The battle of Bannockburn in Scotland was fought between the armies of the English under King Edward II and the Scottish leader Robert the Bruce, self-appointed King of Scotland, and began on 23 June 1314. Robert the Bruce was trying to establish an independent Scotland, and the English King Edward II was attepting to relieve Stirling Castle, previously besieged by the Scottish forces. Both armies met at Bannockburn, near Stirling in southern Scotland where the Scots army was outnumbered about three to one. The Scottish forces were mostly infantry armed with long spears supported by a few archers and little cavalry. The Scot's army was basically split into three main formations. The vanguard was commanded by the 1st Earl of Moray, Thomas Randolph, and was positioned near the church of St. Ninian, the rearguard was commanded by Robert the Bruce, and the main fighting force was led by Bruce's brother, Edward.
Robert the Bruce's army was able to choose their ground to the south of Stirling castle carefully and the terrain at Bannockburn was ideal with good natural cover. The Scottish position had a narrow approach with soft, boggy ground. This would play havoc with the advancing heavy cavalry of Edwards II's army, and the English would be forced to fight the Scots head on.
The battle of Bannockburn began when an English knight, Henry de Bohun, spotted the mounted Scottish King and charged at him alone on his heavy horse. Robert the Bruce remained calm and waited until the knight was almost upon him, then stood up in the stirrups and killed Henry de Bohun with a severe blow to the head with his axe. The Scots then forced the demoralised English cavalry to withdraw and prepare for the main battle the next day. The English army had an uncomfortable night resting and sleeping on the cold and wet boggy ground. In the morning, the Scottish King Robert the Bruce assembled his army in a dense formation and they all knelt in prayer before the battle began. The English cavalry began the battle by making repeated charges against the Scottish infantry who were armed with spears. The charges had little effect and the English could not break through the Scottish lines. Following a subsequent archery duel the Scottish army advanced quickly on the English, killing Sir Robert Clifford and the Earl of Gloucester. Vicious hand to hand fighting ensued with both armies locked together.

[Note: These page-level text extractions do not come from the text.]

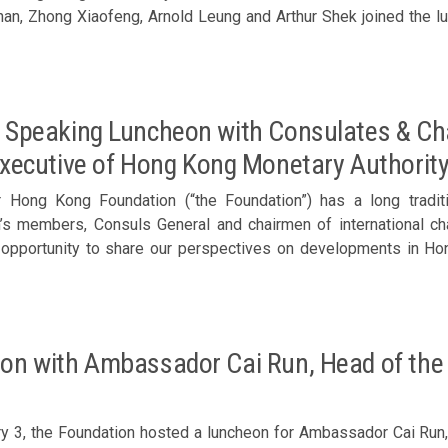
ong Xiaofeng, Arnold Leung and Arthur Shek joined the luncheon. Members welcomed Cho Yong-b
ft)
 Speaking Luncheon with Consulates & Ch
Executive of Hong Kong Monetary Authorit
r Hong Kong Foundation (“the Foundation”) has a long tradit
n’s members, Consuls General and chairmen of international 
 opportunity to share our perspectives on developments in Ho
e were honored to have invited Eddie Yue, Chief Executive of H
th: Hong Kong’s Evolving Role in the Region” at the luncheon. Speech by Eddie Yue, Chief Executiv
d the luncheon Participants included: The Better Hong Kong Foundation
Ronnie Chan, Executive Committee Chairman, BHKF/ Honorary Ch
on with Ambassador Cai Run, Head of the 
r. Peter Lee / Executive Director & CFO, Henderson Land D
Chairman, Bright Future Charitable Foundation – Dario Pong, Exe
, Chairman, Roseville Group of Companies – Raymond Leung, 
y 3, the Foundation hosted a luncheon for Ambassador Cai Run,
rman & CEO, Genesis Industries Ltd – Y K Chan, Chairman, Insuri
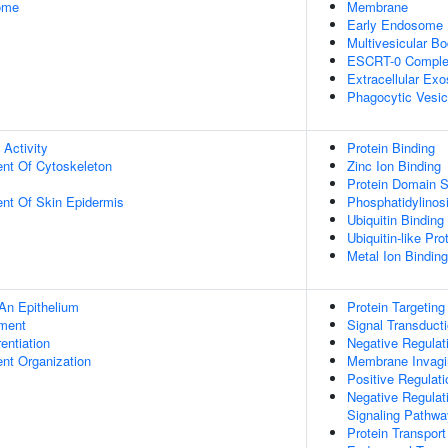
some
Membrane
Early Endosome
Multivesicular 
ESCRT-0 Compl
Extracellular Ex
Phagocytic Vesi
 Activity
Protein Binding
ent Of Cytoskeleton
Zinc Ion Binding
Protein Domain S
uent Of Skin Epidermis
Phosphatidylinosi
Ubiquitin Binding
Ubiquitin-like Pr
Metal Ion Binding
An Epithelium
Protein Targetin
ment
Signal Transduct
rentiation
Negative Regulati
ent Organization
Membrane Invagi
Positive Regulat
Negative Regulat
Signaling Pathwa
Protein Transport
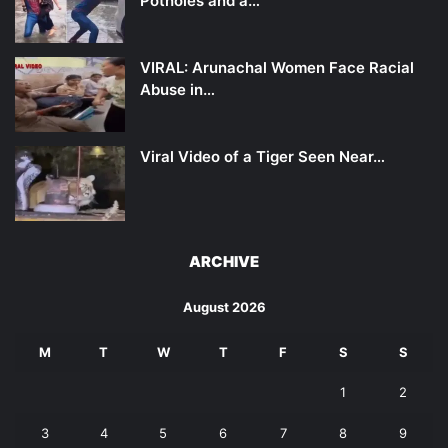
Potholes and a…
VIRAL: Arunachal Women Face Racial
Abuse in…
Viral Video of a Tiger Seen Near…
ARCHIVE
August 2026
M
T
W
T
F
S
S
1
2
3
4
5
6
7
8
9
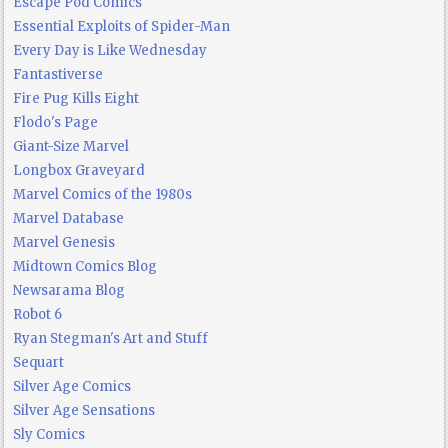
Escape Pod Comics
Essential Exploits of Spider-Man
Every Day is Like Wednesday
Fantastiverse
Fire Pug Kills Eight
Flodo's Page
Giant-Size Marvel
Longbox Graveyard
Marvel Comics of the 1980s
Marvel Database
Marvel Genesis
Midtown Comics Blog
Newsarama Blog
Robot 6
Ryan Stegman's Art and Stuff
Sequart
Silver Age Comics
Silver Age Sensations
Sly Comics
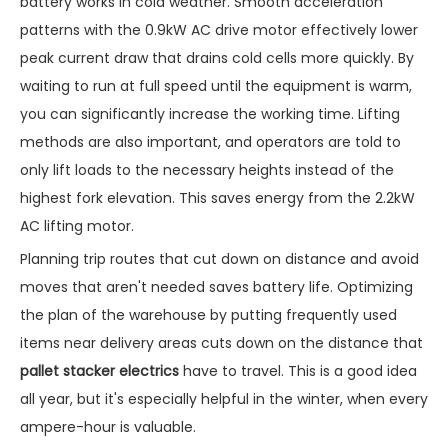
battery works in cold weather. Smooth acceleration
patterns with the 0.9kW AC drive motor effectively lower
peak current draw that drains cold cells more quickly. By
waiting to run at full speed until the equipment is warm,
you can significantly increase the working time. Lifting
methods are also important, and operators are told to
only lift loads to the necessary heights instead of the
highest fork elevation. This saves energy from the 2.2kW
AC lifting motor.
Planning trip routes that cut down on distance and avoid
moves that aren't needed saves battery life. Optimizing
the plan of the warehouse by putting frequently used
items near delivery areas cuts down on the distance that
pallet stacker electrics
have to travel. This is a good idea
all year, but it's especially helpful in the winter, when every
ampere-hour is valuable.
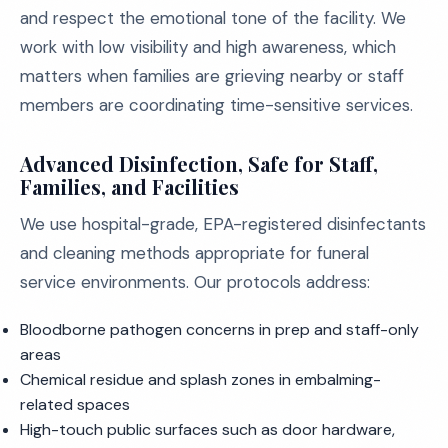
and respect the emotional tone of the facility. We
work with low visibility and high awareness, which
matters when families are grieving nearby or staff
members are coordinating time-sensitive services.
Advanced Disinfection, Safe for Staff,
Families, and Facilities
We use hospital-grade, EPA-registered disinfectants
and cleaning methods appropriate for funeral
service environments. Our protocols address:
Bloodborne pathogen concerns in prep and staff-only
areas
Chemical residue and splash zones in embalming-
related spaces
High-touch public surfaces such as door hardware,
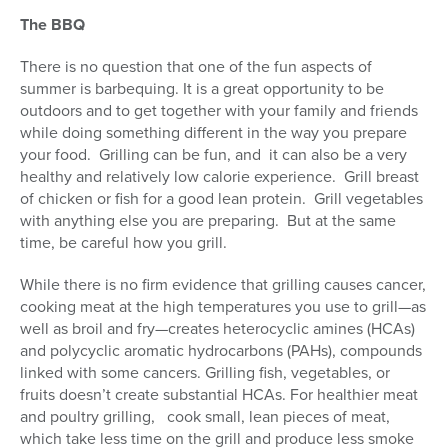
The BBQ
There is no question that one of the fun aspects of
summer is barbequing. It is a great opportunity to be
outdoors and to get together with your family and friends
while doing something different in the way you prepare
your food. Grilling can be fun, and it can also be a very
healthy and relatively low calorie experience. Grill breast
of chicken or fish for a good lean protein. Grill vegetables
with anything else you are preparing. But at the same
time, be careful how you grill.
While there is no firm evidence that grilling causes cancer,
cooking meat at the high temperatures you use to grill—as
well as broil and fry—creates heterocyclic amines (HCAs)
and polycyclic aromatic hydrocarbons (PAHs), compounds
linked with some cancers. Grilling fish, vegetables, or
fruits doesn’t create substantial HCAs. For healthier meat
and poultry grilling, cook small, lean pieces of meat,
which take less time on the grill and produce less smoke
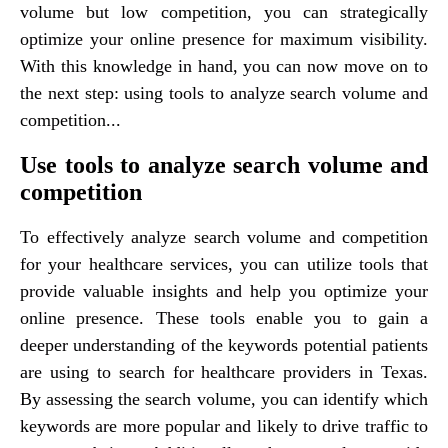
volume but low competition, you can strategically
optimize your online presence for maximum visibility.
With this knowledge in hand, you can now move on to
the next step: using tools to analyze search volume and
competition...
Use tools to analyze search volume and
competition
To effectively analyze search volume and competition
for your healthcare services, you can utilize tools that
provide valuable insights and help you optimize your
online presence. These tools enable you to gain a
deeper understanding of the keywords potential patients
are using to search for healthcare providers in Texas.
By assessing the search volume, you can identify which
keywords are more popular and likely to drive traffic to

Following the appearance of a large group of Scottish camp followers later in the day, which the English mistook for fresh Scottish troops, the English army hurriedly withdrew from the field. During the rushed withdrawal the English were harassed and pursued over the wet boggy ground by the Scots back to the steep sided river at Bannockburn. This was now the time for the English King Edward II to withdraw from the battle and find safety. Edward was accompanied by his personal bodyguard and the Earl of Pembroke and both eventually reached the English occupied castle at Dunbar. Knowing that their king had deserted them the English army panicked and lost the will to fight on. The battle of Bannockburn was over and was a decisive victory for Robert the Bruce and the Scottish army. The seal was now set on the bid for Scottish independence from England.
Today, a modern monument and Visitor Centre stands near where it is believed the battle took place in 1314 and is one of the most popular tourist attractions in the area.